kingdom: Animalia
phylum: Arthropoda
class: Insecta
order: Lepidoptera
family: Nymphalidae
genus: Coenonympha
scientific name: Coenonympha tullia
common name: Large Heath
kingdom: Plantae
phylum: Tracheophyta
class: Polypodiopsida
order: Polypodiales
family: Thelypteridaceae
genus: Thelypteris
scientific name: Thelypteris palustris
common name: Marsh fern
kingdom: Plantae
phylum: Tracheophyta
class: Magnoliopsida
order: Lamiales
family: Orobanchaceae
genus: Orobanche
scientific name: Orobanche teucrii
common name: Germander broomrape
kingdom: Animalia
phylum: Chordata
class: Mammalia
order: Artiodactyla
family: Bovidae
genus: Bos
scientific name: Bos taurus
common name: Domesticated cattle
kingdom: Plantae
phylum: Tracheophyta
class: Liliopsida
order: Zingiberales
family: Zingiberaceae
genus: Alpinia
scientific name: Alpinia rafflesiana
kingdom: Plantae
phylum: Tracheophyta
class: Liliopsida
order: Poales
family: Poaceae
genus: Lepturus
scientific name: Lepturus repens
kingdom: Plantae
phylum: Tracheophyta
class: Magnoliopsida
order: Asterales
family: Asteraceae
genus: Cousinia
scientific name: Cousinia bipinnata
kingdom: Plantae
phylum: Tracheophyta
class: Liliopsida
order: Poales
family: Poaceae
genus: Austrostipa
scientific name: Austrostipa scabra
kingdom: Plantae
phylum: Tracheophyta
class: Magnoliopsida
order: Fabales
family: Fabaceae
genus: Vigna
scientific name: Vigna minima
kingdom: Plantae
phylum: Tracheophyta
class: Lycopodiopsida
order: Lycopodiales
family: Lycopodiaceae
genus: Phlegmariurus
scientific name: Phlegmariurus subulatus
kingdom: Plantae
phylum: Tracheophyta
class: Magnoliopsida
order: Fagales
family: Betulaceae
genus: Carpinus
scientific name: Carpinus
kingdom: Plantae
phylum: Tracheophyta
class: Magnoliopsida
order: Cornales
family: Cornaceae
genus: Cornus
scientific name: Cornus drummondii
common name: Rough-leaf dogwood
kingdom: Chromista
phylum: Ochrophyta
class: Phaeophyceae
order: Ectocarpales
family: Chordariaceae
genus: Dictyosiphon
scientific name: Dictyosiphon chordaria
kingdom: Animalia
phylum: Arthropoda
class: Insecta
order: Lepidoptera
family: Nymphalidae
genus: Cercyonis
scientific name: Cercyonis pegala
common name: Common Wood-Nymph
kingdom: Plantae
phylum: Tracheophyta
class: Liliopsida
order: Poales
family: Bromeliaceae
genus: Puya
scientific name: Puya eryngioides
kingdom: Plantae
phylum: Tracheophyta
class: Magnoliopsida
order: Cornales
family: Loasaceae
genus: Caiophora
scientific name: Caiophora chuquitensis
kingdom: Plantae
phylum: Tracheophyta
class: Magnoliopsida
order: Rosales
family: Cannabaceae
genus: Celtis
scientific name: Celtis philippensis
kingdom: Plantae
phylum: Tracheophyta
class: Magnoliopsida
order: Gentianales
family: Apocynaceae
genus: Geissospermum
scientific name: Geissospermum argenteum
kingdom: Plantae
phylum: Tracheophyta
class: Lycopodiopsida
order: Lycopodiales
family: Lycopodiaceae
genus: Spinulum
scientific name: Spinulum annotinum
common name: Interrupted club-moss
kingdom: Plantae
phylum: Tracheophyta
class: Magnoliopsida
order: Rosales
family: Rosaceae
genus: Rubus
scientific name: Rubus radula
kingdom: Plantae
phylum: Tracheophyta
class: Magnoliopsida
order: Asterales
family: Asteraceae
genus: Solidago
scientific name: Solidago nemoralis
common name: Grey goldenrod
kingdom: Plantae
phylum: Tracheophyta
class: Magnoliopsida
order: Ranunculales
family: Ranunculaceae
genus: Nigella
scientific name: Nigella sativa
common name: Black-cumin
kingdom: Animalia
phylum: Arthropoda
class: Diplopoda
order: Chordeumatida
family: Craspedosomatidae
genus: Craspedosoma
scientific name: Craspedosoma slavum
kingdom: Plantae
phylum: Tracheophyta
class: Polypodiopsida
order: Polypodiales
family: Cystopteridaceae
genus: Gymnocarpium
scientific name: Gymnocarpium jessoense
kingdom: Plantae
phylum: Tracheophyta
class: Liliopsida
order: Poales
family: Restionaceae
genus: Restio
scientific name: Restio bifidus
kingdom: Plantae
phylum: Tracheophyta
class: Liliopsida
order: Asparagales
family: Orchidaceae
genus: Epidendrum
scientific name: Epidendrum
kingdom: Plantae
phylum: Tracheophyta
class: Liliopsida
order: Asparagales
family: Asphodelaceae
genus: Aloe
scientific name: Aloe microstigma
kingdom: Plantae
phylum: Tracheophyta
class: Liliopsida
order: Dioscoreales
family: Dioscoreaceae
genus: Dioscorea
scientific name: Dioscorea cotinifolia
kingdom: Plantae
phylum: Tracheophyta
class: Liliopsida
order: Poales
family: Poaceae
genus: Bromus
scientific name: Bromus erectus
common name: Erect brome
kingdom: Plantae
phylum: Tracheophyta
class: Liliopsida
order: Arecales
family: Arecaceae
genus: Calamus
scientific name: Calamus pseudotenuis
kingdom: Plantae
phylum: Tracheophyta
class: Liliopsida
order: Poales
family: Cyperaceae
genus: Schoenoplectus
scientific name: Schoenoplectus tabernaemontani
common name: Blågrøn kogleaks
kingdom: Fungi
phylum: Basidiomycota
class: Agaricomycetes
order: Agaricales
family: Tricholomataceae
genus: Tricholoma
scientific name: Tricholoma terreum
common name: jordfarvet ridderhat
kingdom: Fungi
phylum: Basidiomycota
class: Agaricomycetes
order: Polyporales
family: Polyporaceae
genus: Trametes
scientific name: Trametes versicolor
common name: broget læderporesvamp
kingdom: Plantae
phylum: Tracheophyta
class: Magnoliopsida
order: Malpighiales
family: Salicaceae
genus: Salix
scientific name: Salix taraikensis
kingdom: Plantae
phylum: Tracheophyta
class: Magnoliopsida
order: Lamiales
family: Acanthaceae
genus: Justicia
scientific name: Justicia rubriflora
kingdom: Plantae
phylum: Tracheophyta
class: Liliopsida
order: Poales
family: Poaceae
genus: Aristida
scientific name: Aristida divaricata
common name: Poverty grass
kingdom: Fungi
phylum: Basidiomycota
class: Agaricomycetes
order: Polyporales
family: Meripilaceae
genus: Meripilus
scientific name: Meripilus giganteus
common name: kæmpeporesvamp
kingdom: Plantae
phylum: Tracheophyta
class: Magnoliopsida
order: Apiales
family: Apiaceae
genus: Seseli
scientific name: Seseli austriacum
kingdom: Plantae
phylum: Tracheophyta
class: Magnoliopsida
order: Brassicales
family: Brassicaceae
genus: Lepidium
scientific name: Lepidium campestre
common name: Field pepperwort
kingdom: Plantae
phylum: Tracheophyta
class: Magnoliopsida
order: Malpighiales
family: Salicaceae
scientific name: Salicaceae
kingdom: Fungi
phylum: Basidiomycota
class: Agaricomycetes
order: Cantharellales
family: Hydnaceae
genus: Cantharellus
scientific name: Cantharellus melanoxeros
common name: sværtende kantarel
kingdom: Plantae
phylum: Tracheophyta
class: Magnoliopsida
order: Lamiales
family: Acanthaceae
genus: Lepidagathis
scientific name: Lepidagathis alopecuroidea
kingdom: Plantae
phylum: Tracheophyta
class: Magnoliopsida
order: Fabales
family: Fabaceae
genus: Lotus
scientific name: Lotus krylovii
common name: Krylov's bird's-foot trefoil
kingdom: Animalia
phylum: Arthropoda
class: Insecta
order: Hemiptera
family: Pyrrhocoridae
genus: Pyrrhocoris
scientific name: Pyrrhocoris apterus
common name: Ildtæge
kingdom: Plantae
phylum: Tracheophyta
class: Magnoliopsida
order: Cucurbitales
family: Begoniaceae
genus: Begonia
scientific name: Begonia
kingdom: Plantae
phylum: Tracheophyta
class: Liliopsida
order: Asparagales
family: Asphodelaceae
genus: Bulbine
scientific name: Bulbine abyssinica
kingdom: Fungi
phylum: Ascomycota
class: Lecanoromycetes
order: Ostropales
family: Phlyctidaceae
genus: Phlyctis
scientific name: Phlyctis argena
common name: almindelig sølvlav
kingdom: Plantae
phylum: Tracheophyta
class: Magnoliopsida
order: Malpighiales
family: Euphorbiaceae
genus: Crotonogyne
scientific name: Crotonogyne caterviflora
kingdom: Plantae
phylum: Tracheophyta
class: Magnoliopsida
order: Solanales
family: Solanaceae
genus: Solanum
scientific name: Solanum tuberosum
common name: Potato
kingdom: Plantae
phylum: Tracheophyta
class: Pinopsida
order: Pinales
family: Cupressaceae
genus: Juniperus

_Exercise objective:_ Rewrite the lines of the data starting at "genus: Bromus" and ending at "genus: Tricholoma", swapping "common name" for "vernacular name" and leaving everything else unchanged. Give only those lines.

_Task result:_
genus: Bromus
scientific name: Bromus erectus
vernacular name: Erect brome
kingdom: Plantae
phylum: Tracheophyta
class: Liliopsida
order: Arecales
family: Arecaceae
genus: Calamus
scientific name: Calamus pseudotenuis
kingdom: Plantae
phylum: Tracheophyta
class: Liliopsida
order: Poales
family: Cyperaceae
genus: Schoenoplectus
scientific name: Schoenoplectus tabernaemontani
vernacular name: Blågrøn kogleaks
kingdom: Fungi
phylum: Basidiomycota
class: Agaricomycetes
order: Agaricales
family: Tricholomataceae
genus: Tricholoma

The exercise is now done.